Derrière la polémique à Stanislas: une vision mortifère de la sexualité et du genre
L’enseignement proposé par l’Église catholique sur les questions de la sexualité et du genre infuse encore largement dans l’enseignement privé catholique et la société en général. La récente polémique autour de l’établissement Stanislas le place sous une lumière crue et appelle à une réaction de l’institution, pour réformer sa morale sexuelle et son approche de l’éducation à la vie affective.

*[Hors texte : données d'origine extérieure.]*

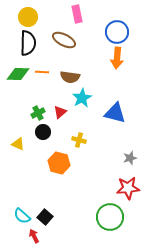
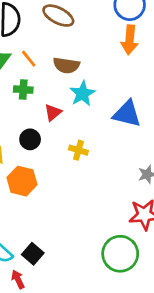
orange line: (42, 72) -> (29, 59), turned 48
green cross: (38, 113) -> (23, 90), moved, turned 32
orange hexagon: (59, 163) -> (22, 181), moved

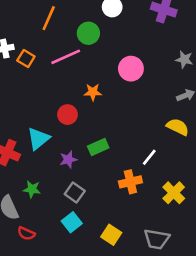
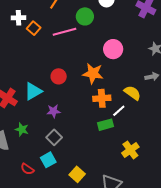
orange star: (93, 92) -> (93, 73), moved, size x1.5
yellow semicircle: (178, 127) -> (132, 93), moved
green rectangle: (98, 147) -> (106, 125), moved
white line: (149, 157) -> (119, 111), moved
orange cross: (130, 182) -> (102, 98), moved
red semicircle: (26, 233) -> (27, 169), moved

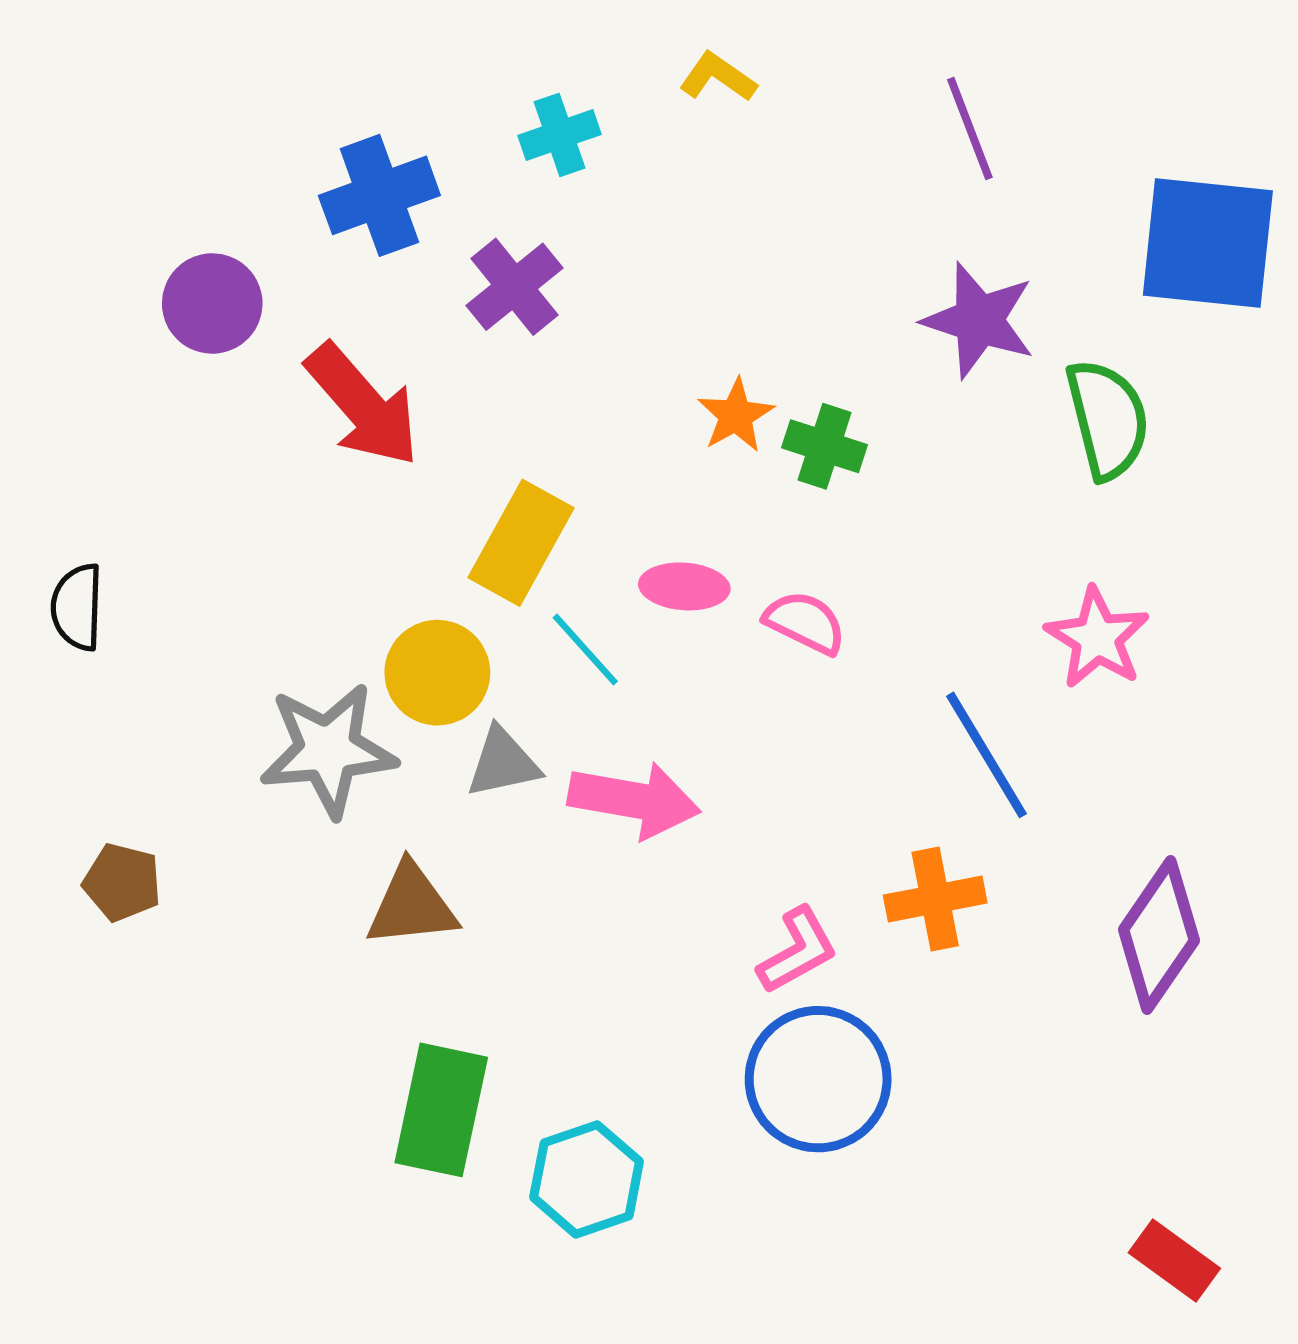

Ces dernières semaines, la ministre de l’Éducation nationale Amélie Oudéa-Castera s’est trouvée entraînée dans une succession de polémiques au sujet de la scolarisation de ses enfants dans l’établissement privé catholique Stanislas. Ce dernier, bastion de la bourgeoisie catholique parisienne, a fait l’objet d’une enquête journalistique qui pointait, dès mai dernier, une atmosphère décomplexée d’homophobie et de sexisme en son sein.
Ainsi, dans les supports des cours d’éducation à la vie affective de Stanislas, il est demandé aux jeunes femmes de “ne pas provoquer le regard du garçon”. Et l’ouvrage de référence d’ajouter : “La façon dont tu t’habilles aidera ou non le garçon à maîtriser son regard, et donc aussi ses gestes.” Il s’agit là d’une manifestation explicite de la culture du viol, qui inverse la responsabilité des violences sexuelles et apprend aux jeunes hommes à se considérer comme des prédateurs en puissance. Cette obsession toxique sur la tenue vestimentaire et l’apparence des filles est manifeste dans le règlement intérieur, où les préconisations spécifiques aux « jeunes filles » sont deux fois plus longues que celles pour les « garçons », avec un niveau de détail qui confine au ridicule. Paradoxalement, cette démarche est révélatrice d’un regard sexualisant sur le corps des jeunes femmes, et du souhait de maintenir un contrôle ferme sur ce dernier. Que dire enfin de l’ancien directeur, qui interrogeait régulièrement les jeunes hommes de l’établissement : “Est-ce que vous vous masturbez ? A quelle fréquence ?”
Comment en est-on arrivé là ? Ces dérives ne sont malheureusement pas surprenantes au vu de la morale sexuelle proposée par l’institution catholique et reprise ici telle quelle. Le directeur actuel de l’école ne s’en cache d’ailleurs pas, justifiant son refus de condamner l’homophobie à Stanislas par sa fidélité à l’Évangile (lequel?) lors d’une interview sur BFMTV. De fait, le Vatican s’arc-boute sur une vision archaïque, selon laquelle la sexualité ne peut se comprendre qu’en lien avec la procréation, contraception et homosexualité se trouvant de facto condamnés. Cette approche simpliste, basée sur l’interdit, conduit à une échelle de valeur aberrante et révoltante pour nos contemporains, qui associe au même péché la masturbation, l’adultère et le viol. Les conséquences d’une telle confusion sont dramatiques, comme l’a pointé du doigt le rapport de la CIASE relatif à l’ampleur des violences sexuelles dans l’Eglise.
Dans l’Eglise et la société, il y a pourtant urgence à éduquer les jeunes générations à une sexualité respectueuse et au consentement, en témoigne la récente enquête du HCR, qui met en évidence le « backlash » sexiste à l’œuvre. Il y a ainsi de quoi s’inquiéter quand 23 % des hommes de moins de 35 ans estiment “qu’il faut parfois être violent pour se faire respecter”. Faut-il rappeler également que 37% des françaises disent avoir déjà subi des rapports sexuels non consentis ?
Catholiques et féministes, nous demandons à l’institution et aux évêques de clarifier quelle éducation sexuelle et affective ils souhaitent pour les jeunes dont ils ont la charge directement ou indirectement, de l’enseignement catholique aux aumôneries paroissiales. Le Comité de la Jupe est prêt à entamer une discussion à ce sujet avec les évêques de France. Nous souhaitons que les jeunes générations soient éduquées aux valeurs catholiques d’amour, de tolérance et de justice et non qu’elles baignent dans une culture misogyne et homophobe, qui n’a rien à voir avec l’Evangile et notre foi.